One person submitted samples to three DNA testing companies and received three different ancestry profiles. Was this fraud? An error? Neither — it was three slightly different answers to three slightly different questions.
A story that appears regularly in online discussions: a person takes ancestry tests from three different companies — Ancestry, 23andMe and MyHeritage — and receives three different results. One shows 40 percent Scandinavian ancestry, another 22 percent, a third 31 percent.
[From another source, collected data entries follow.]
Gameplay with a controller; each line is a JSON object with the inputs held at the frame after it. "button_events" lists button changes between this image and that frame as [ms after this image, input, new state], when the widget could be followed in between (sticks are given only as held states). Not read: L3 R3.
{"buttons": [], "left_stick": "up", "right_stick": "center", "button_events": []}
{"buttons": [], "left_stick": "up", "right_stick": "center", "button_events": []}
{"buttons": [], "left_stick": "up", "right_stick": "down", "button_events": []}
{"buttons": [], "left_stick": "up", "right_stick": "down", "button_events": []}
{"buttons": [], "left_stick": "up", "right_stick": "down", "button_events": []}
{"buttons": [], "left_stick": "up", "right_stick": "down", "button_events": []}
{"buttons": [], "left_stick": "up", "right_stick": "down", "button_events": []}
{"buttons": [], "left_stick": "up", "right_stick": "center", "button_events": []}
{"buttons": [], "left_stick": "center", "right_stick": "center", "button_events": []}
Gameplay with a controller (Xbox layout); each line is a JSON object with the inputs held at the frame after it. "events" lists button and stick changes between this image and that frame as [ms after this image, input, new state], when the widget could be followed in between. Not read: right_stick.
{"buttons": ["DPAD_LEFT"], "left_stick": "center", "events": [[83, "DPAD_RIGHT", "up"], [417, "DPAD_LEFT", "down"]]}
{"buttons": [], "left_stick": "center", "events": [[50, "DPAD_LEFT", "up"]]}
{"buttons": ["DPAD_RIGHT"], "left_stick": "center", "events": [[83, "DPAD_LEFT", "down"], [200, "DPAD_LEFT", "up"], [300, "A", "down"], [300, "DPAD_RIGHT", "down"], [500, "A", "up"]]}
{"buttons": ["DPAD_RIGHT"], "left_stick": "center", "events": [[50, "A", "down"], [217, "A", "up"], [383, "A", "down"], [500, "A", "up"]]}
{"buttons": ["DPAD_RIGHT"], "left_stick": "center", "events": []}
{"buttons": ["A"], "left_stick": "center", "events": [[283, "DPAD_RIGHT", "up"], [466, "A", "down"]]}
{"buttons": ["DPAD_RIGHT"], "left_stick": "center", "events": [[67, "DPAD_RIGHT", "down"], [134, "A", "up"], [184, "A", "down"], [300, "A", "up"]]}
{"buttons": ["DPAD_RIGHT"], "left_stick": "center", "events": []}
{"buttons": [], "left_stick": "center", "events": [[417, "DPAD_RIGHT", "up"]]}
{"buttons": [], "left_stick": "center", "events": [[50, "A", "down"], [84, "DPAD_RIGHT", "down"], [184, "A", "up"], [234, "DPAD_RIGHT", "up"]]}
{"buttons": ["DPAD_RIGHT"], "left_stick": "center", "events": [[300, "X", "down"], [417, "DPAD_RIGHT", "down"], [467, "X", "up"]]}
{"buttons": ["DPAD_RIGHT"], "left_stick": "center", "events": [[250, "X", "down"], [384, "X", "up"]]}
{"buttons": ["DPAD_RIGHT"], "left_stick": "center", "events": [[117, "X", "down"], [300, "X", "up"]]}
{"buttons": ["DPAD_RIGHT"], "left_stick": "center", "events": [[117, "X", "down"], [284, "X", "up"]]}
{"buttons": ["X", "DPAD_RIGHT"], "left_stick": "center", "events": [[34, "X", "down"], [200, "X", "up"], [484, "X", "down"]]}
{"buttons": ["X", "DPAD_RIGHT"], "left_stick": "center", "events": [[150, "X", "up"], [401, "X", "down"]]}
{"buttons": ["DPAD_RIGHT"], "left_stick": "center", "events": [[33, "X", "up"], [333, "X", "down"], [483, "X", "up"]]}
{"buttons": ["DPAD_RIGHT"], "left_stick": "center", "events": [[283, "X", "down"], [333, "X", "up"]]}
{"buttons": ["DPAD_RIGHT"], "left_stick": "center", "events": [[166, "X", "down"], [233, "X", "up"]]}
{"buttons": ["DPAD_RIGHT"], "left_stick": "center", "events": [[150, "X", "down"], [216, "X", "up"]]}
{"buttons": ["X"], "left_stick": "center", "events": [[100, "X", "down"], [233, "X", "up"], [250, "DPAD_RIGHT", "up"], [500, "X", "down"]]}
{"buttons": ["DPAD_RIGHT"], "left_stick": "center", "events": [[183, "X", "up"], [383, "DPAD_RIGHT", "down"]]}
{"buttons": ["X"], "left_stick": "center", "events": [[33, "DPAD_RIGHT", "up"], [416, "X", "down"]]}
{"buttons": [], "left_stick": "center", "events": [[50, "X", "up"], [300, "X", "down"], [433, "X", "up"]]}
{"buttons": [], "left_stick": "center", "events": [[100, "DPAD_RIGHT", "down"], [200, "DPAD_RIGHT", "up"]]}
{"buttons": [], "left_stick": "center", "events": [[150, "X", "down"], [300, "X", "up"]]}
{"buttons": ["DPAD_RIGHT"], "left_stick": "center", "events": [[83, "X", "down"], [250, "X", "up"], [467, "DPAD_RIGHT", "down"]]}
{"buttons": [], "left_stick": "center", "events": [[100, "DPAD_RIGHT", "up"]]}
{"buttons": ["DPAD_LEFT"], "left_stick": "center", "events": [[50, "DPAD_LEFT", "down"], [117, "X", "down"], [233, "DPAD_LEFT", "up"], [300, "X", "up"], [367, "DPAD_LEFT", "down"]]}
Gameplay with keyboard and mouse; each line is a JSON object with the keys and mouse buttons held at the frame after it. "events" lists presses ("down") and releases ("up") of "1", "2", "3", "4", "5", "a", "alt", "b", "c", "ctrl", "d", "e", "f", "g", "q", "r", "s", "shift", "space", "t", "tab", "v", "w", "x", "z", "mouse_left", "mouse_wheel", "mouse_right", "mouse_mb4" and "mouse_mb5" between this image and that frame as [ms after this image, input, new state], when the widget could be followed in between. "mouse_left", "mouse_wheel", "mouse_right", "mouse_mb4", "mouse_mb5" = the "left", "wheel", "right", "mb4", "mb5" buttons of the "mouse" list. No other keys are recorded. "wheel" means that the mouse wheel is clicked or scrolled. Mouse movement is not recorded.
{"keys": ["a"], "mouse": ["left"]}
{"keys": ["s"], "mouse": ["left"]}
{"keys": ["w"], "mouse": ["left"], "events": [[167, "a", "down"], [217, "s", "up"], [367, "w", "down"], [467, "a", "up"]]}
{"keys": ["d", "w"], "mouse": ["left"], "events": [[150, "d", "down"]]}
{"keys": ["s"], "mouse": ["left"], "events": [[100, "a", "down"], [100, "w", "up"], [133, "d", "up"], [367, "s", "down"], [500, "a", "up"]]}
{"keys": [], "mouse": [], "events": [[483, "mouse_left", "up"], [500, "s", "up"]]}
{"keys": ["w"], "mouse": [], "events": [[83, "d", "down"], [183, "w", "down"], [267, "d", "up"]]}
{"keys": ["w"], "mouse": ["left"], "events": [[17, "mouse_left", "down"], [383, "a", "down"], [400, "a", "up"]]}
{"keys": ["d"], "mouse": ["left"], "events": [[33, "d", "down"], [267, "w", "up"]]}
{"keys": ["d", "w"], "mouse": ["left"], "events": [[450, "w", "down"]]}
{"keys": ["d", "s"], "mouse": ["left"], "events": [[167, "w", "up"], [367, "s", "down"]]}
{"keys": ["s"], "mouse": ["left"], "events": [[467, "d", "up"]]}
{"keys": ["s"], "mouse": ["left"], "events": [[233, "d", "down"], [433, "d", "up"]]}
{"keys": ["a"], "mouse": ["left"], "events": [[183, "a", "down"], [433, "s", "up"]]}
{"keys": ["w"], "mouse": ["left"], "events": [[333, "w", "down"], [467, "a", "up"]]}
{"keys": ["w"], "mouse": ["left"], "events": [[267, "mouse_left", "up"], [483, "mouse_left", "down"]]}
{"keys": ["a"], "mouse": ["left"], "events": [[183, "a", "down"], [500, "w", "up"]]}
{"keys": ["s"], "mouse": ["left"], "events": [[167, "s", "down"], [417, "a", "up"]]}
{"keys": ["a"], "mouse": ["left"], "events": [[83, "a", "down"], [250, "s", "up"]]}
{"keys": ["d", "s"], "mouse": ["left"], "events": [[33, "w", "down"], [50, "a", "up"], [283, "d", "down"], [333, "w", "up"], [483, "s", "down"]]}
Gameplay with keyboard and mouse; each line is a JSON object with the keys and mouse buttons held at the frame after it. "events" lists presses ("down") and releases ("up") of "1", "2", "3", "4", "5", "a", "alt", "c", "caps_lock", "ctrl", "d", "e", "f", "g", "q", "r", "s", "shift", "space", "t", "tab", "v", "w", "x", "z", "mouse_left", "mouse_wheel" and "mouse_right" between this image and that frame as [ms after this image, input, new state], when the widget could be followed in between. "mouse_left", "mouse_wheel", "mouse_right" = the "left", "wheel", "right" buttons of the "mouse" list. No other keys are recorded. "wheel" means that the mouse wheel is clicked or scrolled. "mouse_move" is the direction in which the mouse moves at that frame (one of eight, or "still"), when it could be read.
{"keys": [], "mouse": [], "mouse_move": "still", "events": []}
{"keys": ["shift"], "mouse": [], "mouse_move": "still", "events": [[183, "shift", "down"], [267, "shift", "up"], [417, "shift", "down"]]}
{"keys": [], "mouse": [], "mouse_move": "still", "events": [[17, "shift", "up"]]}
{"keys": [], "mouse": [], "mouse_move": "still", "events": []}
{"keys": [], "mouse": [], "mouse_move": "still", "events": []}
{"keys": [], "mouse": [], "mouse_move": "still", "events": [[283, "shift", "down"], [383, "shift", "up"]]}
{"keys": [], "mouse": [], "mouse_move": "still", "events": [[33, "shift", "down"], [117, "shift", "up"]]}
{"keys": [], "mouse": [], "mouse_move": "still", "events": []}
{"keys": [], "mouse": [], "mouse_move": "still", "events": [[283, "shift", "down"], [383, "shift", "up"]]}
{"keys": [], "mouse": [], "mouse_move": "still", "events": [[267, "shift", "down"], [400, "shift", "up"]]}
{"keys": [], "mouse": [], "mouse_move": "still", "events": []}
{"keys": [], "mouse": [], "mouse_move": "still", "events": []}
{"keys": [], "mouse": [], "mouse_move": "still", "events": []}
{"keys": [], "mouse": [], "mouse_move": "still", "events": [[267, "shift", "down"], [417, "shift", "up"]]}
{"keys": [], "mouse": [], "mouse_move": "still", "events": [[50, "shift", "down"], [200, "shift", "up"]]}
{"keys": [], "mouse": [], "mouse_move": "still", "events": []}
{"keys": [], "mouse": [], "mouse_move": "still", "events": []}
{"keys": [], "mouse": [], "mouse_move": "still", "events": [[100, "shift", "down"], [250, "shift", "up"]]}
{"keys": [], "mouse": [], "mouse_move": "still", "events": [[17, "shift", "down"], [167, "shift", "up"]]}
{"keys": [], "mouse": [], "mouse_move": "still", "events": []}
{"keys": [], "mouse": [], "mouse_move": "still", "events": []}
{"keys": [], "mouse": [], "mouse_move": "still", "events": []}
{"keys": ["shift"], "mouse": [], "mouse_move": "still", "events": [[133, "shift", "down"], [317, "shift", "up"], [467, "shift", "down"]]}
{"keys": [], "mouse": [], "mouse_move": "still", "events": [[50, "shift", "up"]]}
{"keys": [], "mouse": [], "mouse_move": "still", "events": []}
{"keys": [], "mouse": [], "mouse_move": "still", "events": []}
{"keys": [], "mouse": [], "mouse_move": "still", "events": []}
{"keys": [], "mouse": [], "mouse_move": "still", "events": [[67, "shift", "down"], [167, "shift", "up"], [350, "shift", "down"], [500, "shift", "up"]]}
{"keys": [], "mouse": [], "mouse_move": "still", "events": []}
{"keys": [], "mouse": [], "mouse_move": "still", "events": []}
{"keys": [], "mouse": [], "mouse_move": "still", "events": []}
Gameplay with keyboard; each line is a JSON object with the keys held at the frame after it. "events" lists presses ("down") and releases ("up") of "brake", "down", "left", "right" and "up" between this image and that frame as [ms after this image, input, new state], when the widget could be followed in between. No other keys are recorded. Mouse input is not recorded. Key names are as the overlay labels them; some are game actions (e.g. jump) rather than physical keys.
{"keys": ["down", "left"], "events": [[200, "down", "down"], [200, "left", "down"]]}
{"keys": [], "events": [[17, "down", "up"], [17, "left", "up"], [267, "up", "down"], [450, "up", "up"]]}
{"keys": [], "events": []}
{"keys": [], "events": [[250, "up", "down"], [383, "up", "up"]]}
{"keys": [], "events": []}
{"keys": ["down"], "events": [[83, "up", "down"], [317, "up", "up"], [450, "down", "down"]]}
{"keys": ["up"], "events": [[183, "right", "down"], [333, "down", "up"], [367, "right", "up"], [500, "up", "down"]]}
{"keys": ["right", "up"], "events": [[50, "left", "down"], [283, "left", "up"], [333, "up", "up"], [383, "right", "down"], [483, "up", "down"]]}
Or one test shows 15 percent Ashkenazi Jewish ancestry, another shows 8 percent, a third shows 19 percent. 'This is all meaningless', the frustrated user concludes. Or: 'The test showed that my sister and I share only 23 percent of our DNA, but we are full siblings. Can that be right?'
In neither case is there fraud or error. There are several fundamental features of how DNA tests work that manufacturers do not always explain clearly enough — and which are critically important to understand for anyone using DNA testing for genealogy, finding relatives or planning to have a child.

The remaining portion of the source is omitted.